Metronomy - Nights Out
Cut Copy, Late of the Pier, Does It Offend You Yeah? Not a week since reviewing Friendly Fires' debut, this year's flux of indie-friendly dance releases continues with Metronomy's Nights Out. The brainchild of Brightonite Joseph Mount, joined live onstage by two fellows who help out with instruments and an interesting approach to lighting, Metronomy are steadily gaining the kind of cool cred that an electronic act has to have before Kylie can ask for a freebie. Whether or not Mount opts for that route rests on the success of this second album, an unusual offering that could quite easily become a cult concern rather than a mega-hit.

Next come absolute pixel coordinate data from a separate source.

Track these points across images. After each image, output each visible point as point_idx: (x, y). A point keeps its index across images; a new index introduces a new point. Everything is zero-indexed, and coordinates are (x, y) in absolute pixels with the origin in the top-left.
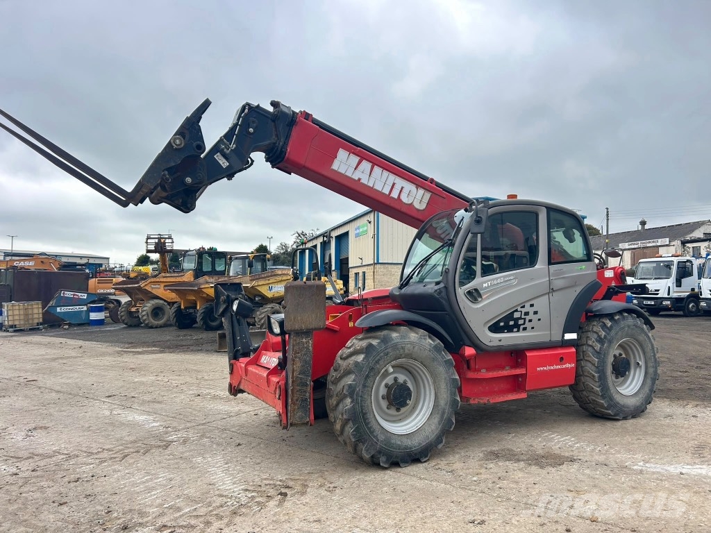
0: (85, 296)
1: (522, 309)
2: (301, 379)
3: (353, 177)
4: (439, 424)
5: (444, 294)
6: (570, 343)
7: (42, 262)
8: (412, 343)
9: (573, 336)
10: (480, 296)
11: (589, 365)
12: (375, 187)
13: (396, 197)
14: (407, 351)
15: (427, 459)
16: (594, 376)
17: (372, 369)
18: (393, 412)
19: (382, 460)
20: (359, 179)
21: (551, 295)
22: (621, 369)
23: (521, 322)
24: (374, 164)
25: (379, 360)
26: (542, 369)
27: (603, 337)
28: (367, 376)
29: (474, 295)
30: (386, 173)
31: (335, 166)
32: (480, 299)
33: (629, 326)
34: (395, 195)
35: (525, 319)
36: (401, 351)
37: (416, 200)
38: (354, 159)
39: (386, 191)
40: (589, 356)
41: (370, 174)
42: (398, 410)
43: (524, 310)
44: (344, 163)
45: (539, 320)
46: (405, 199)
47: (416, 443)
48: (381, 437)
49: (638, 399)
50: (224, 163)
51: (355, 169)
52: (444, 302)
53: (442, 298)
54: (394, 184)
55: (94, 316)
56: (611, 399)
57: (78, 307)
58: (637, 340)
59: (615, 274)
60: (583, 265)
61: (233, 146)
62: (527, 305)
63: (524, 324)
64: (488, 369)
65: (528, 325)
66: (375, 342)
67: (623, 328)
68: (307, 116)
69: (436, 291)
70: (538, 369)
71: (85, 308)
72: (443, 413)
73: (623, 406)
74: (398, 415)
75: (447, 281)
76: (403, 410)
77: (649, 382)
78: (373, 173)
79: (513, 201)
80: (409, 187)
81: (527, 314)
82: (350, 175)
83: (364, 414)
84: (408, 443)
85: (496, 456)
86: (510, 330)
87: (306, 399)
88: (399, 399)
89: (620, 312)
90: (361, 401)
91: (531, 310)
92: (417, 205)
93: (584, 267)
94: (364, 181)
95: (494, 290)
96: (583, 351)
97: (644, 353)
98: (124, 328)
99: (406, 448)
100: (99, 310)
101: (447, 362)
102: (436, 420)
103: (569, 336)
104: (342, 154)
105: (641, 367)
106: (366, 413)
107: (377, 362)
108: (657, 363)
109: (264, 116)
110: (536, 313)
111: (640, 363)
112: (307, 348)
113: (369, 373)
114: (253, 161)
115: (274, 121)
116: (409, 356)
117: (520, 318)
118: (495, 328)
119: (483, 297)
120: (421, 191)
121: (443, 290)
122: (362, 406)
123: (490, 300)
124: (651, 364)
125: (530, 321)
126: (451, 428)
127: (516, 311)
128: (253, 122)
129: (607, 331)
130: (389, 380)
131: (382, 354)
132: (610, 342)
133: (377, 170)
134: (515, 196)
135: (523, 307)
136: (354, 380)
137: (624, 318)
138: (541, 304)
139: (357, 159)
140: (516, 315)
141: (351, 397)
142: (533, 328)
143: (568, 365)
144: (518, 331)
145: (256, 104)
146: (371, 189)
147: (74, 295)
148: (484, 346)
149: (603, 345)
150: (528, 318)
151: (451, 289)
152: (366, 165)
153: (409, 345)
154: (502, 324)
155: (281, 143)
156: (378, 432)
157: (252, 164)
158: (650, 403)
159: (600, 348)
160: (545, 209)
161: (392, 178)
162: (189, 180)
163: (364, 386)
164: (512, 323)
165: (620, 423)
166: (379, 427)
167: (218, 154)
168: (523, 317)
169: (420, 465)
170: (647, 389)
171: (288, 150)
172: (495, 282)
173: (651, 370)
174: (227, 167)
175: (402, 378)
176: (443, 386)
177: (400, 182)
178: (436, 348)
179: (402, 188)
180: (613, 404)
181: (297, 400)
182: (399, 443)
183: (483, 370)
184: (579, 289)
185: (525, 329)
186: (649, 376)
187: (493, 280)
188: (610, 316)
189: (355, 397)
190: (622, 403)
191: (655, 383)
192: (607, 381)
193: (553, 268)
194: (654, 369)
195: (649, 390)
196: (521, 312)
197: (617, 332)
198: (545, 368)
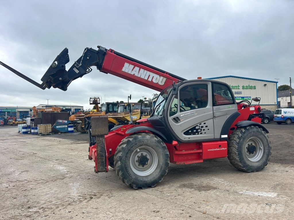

An intro of plucked guitar and marching drums over shuddering electronic farts immediately sets a, shall we say, particular tone. I don't doubt some people who purchase this album will be going 'WTF?!' one minute in. Three minutes in, when a second instrumental, the barmy The End of You Too, kicks in, that 'WTF?!' will be said in a good way. With its sudden shifts in tone and tempo and - of all things - a harmonica riding over the top for the climax, this aims for Aphex Twin weirdness and comes up trumps. With a renewed sense of confidence in Mount, it's on to last year's single Radio Ladio. Uh-oh. When confronted with a pretty standard 'let's be arch' outing going for a D.A.N.C.E.-style femme singalong (and failing), the question of quality control simply has to arise.
Make no mistake: when Nights Out is good, it's really really good. Holiday features a big fat bassline nicked from late '70s New York, while My Heart Rate Rapid chanted vocals and scaling synths exhibit a Knife-like oddness. You're probably becoming familiar with Heartbreaker, officially this autumn's Breakout Pop Hit; initially, I found it annoying but there's no doubting that the deceptively simple chorus will catch on with fans of Hot Chip's brand of geek-pop. This affinity for eccentricity is what ruins the album for me, though. Frankly, A Thing For Me's imitation female vocals and desperate quirkiness contribute to nothing more than a try-hard mess. Meanwhile, the album's remaining instrumentals range from repetitive to downright irritating - On the Motorway's irritating synth motif sounds like it's been bashed out in a matter of seconds.
The best thing that can be said about Nights Out is that it's never nondescript. The uneven quality of the material sometimes borders on infuriating, yes, but it's not bland. At the very least, the concluding outro, employing a more organic approach save some requisite but spare electronic noises, suggests Mount could move into prog territory. If that's not his career plan, then I urge him to make more tracks like On Dancefloor. Reining in his excesses, this perfectly fine slice of streamlined synth-pop talks of 'disappointment on dancefloors', recognising the fact that many of the best dance tracks are based on longing and frustration. Ironically, seeing as it's an album highlight, this song features a forlorn vocal from Mount claiming 'I wanna get more from this'; if he sang that line on five or six of this album's other tracks, I would be agreeing.